**Task description:**
Only the lines of the data holding the string "process" need to be returned.

★ ★ ★ ★

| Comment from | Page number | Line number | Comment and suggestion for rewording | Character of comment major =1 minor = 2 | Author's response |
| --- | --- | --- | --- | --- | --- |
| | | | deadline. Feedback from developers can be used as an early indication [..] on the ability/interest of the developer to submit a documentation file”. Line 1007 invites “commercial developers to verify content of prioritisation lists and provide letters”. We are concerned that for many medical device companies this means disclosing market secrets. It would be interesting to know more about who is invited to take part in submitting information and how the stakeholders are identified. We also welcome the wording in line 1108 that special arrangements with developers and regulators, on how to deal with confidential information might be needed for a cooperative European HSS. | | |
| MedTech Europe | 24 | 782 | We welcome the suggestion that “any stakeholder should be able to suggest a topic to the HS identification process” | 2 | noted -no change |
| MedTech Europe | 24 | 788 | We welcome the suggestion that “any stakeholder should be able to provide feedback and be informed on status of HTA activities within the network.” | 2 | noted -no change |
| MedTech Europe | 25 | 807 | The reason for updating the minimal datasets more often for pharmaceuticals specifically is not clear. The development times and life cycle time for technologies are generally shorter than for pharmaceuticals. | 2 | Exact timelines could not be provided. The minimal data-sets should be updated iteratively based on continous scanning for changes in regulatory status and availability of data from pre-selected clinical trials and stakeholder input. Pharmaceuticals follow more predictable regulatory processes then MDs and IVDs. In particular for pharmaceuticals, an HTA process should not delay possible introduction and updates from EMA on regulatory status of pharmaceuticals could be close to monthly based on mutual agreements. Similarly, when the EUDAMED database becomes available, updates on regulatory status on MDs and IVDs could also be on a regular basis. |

★ ★ ★ ★

**Result for this task:**
| MedTech Europe | 24 | 782 | We welcome the suggestion that “any stakeholder should be able to suggest a topic to the HS identification process” | 2 | noted -no change |
| MedTech Europe | 25 | 807 | The reason for updating the minimal datasets more often for pharmaceuticals specifically is not clear. The development times and life cycle time for technologies are generally shorter than for pharmaceuticals. | 2 | Exact timelines could not be provided. The minimal data-sets should be updated iteratively based on continous scanning for changes in regulatory status and availability of data from pre-selected clinical trials and stakeholder input. Pharmaceuticals follow more predictable regulatory processes then MDs and IVDs. In particular for pharmaceuticals, an HTA process should not delay possible introduction and updates from EMA on regulatory status of pharmaceuticals could be close to monthly based on mutual agreements. Similarly, when the EUDAMED database becomes available, updates on regulatory status on MDs and IVDs could also be on a regular basis. |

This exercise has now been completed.